Die Stadt Pasewalk hat von Wissenschaftlern ein Klimaschutzkonzept erarbeiten lassen. Die Stadtvertreter sollen das am 12. September abnicken. Doch nicht jeder ist damit glücklich.

Derzeit befinden sich rund um Pasewalk auf rund 34 000 Quadratmetern Photovoltaikanlagen. Das ist aber nur ein Drittel dessen, das möglich ist.
Patrick Pleul Derzeit befinden sich rund um Pasewalk auf rund 34 000 Quadratmetern Photovoltaikanlagen. Das ist aber nur ein Drittel dessen, das möglich ist.
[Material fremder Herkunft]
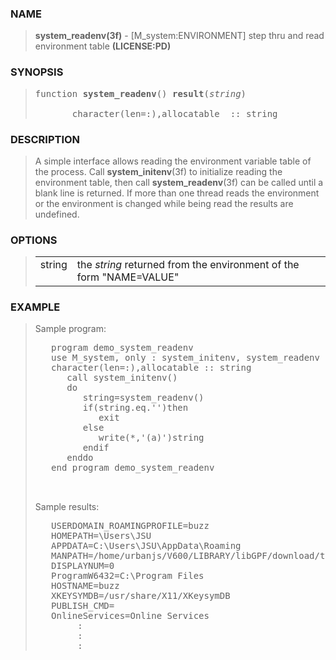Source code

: <?
<body>
  <div id="Container">
    <div id="Content">
      <div class="c144"></div><a name="0"></a>

      <h3><a name="0">NAME</a></h3>

      <blockquote>
        <b>system_readenv(3f)</b> - [M_system:ENVIRONMENT] step thru and read environment table <b>(LICENSE:PD)</b>
      </blockquote><a name="contents" id="contents"></a>

      <h3><a name="7">SYNOPSIS</a></h3>

      <blockquote>
        <pre>
function <b>system_readenv</b>() <b>result</b>(<i>string</i>)
<br />       character(len=:),allocatable  :: string
</pre>
      </blockquote><a name="2"></a>

      <h3><a name="2">DESCRIPTION</a></h3>

      <blockquote>
        A simple interface allows reading the environment variable table of the process. Call <b>system_initenv</b>(3f) to initialize reading the
        environment table, then call <b>system_readenv</b>(3f) can be called until a blank line is returned. If more than one thread reads the environment
        or the environment is changed while being read the results are undefined.
      </blockquote><a name="3"></a>

      <h3><a name="3">OPTIONS</a></h3>

      <blockquote>
        <table cellpadding="3">
          <tr valign="top">
            <td class="c145" width="6%" nowrap="nowrap">string</td>

            <td valign="bottom">the <i>string</i> returned from the environment of the form "NAME=VALUE"</td>
          </tr>
        </table>
      </blockquote><a name="4"></a>

      <h3><a name="4">EXAMPLE</a></h3>

      <blockquote>
        Sample program:
        <pre>
   program demo_system_readenv
   use M_system, only : system_initenv, system_readenv
   character(len=:),allocatable :: string
      call system_initenv()
      do
         string=system_readenv()
         if(string.eq.'')then
            exit
         else
            write(*,'(a)')string
         endif
      enddo
   end program demo_system_readenv
<br />
</pre>Sample results:
        <pre>
   USERDOMAIN_ROAMINGPROFILE=buzz
   HOMEPATH=\Users\JSU
   APPDATA=C:\Users\JSU\AppData\Roaming
   MANPATH=/home/urbanjs/V600/LIBRARY/libGPF/download/tmp/man:/home/urbanjs/V600/doc/man:::
   DISPLAYNUM=0
   ProgramW6432=C:\Program Files
   HOSTNAME=buzz
   XKEYSYMDB=/usr/share/X11/XKeysymDB
   PUBLISH_CMD=
   OnlineServices=Online Services
        :
        :
        :
</pre>
      </blockquote><a name="5"></a>
    </div>
  </div>
</body>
Bis 2050 könnten 78 Windräder, leistungsfähiger als jetzt, um Pasewalk stehen. Derzeit befinden sich auf rund 34 000 Quadratmetern Photovoltaikanlagen. Das ist aber nur ein Drittel dessen, das möglich ist. Diese Visionen zeigt das Klimaschutzkonzept auf. Das hört sich gut an, aber einige Pasewalker Stadtvertreter haben Zweifel daran. Denn das Hauptaugenmerk für energetische Maßnahmen liegt vor allem auf privaten Haushalten. Angesicht der finanziellen Lage eines Großteils der Stadtbewohner sagt CDU-Fraktionschef Rüdiger Behrendt: "Die Leute hier sind nicht so finanzkräftig. Wer soll das bezahlen?" Ein erster Schritt könnte es nach den Aussagen der Macher der Studie sein, einen Klimaschutzmanager einzustellen. Diese soll zunächst für drei Jahre Maßnahmen koordinieren und nach Fördermöglichkeiten suchen.